There is an important factor at play here. In The Third Way, Alvin Toffler predicted that standardisation (like Ford’s Model T coming in any colour you like, as long as it’s black) would eventually give way to specialisation (like Toyota’s Prius, where you must “build your own” with hundreds of customisations). A similar reality has occurred in the urban context: as cities have shifted from places of production to ones of consumption, standardisation has indeed given way to specialisation. Look no further for standardisation giving way to specialisation then the Highline, which boasts benches, drinking fountains, planters and even programming that the Parks Department could only dream of putting in the city’s green spaces. Its elevation even distinguishes it from typical parks.
This specialisation of spaces, where no two are the same, will put greater pressures on the design process. As it has in business, co-creation mitigates this by delegating portions of the design process to those that will use the product. An important distinction exists between cities and companies, though: cities simply provide services to their constituents, while companies sell their services. Thus while co-creation is often viewed in an adversarial light, as a sort of margin-maximising venture, in the age of bespoke urbanism, it is a blueprint for better city-building.
If a conscious city is one that is responsive to needs of its inhabitants, then the onus is on practitioners of conscious urbanism to discover those needs. Community consultations might best be thought of as catharsis: participants take to the town hall to complain about any and every policy—not necessarily germane ones at that. As a driver of discovery, community meetings tend to be severely limited. Against this backdrop of vexed civil servants and even more vexed civilians, co-creation—a combination of anticipatory and participatory design—has emerged as a means to a better end.
Planners and designers can employ co-creative tactics to find a tighter fit between form and function. Architects of days past suffered from what economist Tim Harford might call a ‘God Complex’: the methods of the modernists period betrayed assumed omniscience about the needs of the user.² Those of days present have updated with the prevailing research. Architects of days future ought to hedge. Advances in behavioural and brain sciences might inform design, but facets will remain shrouded for the foreseeable future. As Nassim Taleb seems to single out in his many writings, the only certainty is uncertainty. In light of this uncertainty, a participatory process serves to create truly inclusive design.
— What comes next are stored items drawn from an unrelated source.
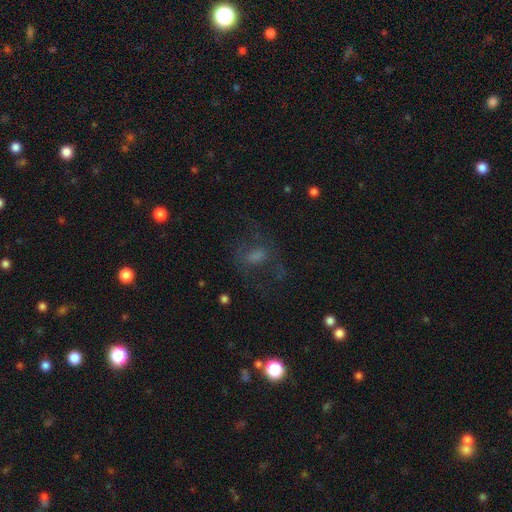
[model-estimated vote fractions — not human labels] featured or disk 43%, smooth 38%, star or artifact 19%. Down the decision tree: merging — none (51%).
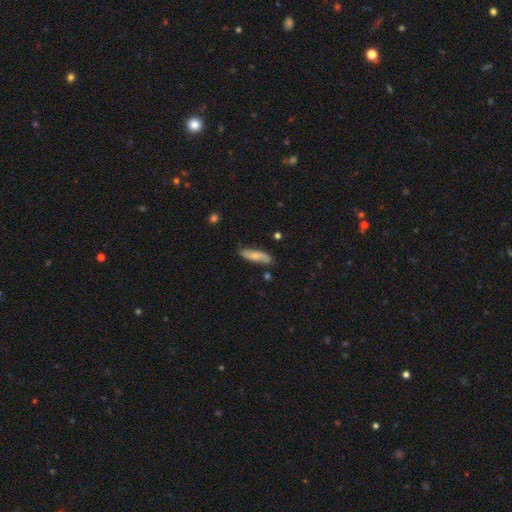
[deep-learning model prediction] Morphology: type=smooth (60%); roundness=cigar-shaped (57%); merging=none (77%).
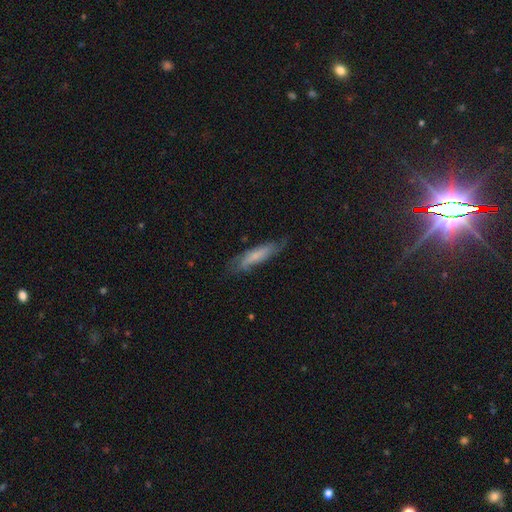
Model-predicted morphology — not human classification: The model was most divided on "smooth or featured": smooth: 50%, featured or disk: 42%, star or artifact: 7%. More confident: how rounded — cigar-shaped (67%); merging — none (67%).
At the very least, there is one obvious benefit to opening the design process. The ‘I Designed It Effect’, a predecessor to the more popular ‘Ikea Effect’, predicts that people who design for public consumption will be markedly more impressed with the fruits of their labour than an identical product designed by a third party. As with the Ikea Effect, labour begets love. It is perhaps because of this quirk of personality that people involved in co-creating space report higher opinions of the product.
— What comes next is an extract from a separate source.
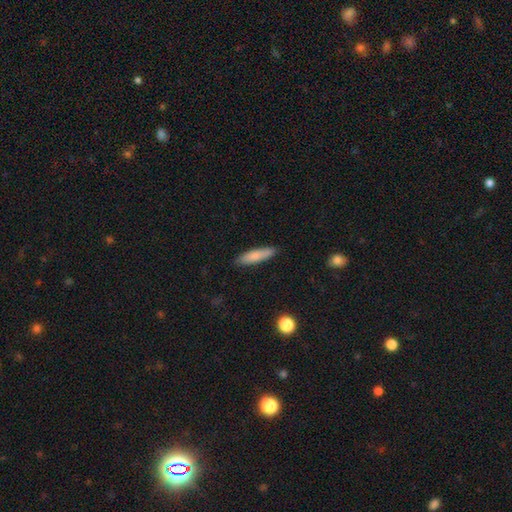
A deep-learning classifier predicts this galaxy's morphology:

1 McDonald’s could be considered a co-created experience, rather than a product, as the food is not subject to critique by the consumer.
2 This stretches across cultures, with the neighbourhood unit in Britain, the Superquadro in Brazil, the Microrayon in the Soviet Bloc, and even the famed Unite d’Habitation in France.
Pilot Projects’ contribution to the burgeoning field of co-creative urbanism is the Sandbox, which uses modelled spaces and community interaction with them to optimise designs, create a feeling of ownership and, consequently, custodianship.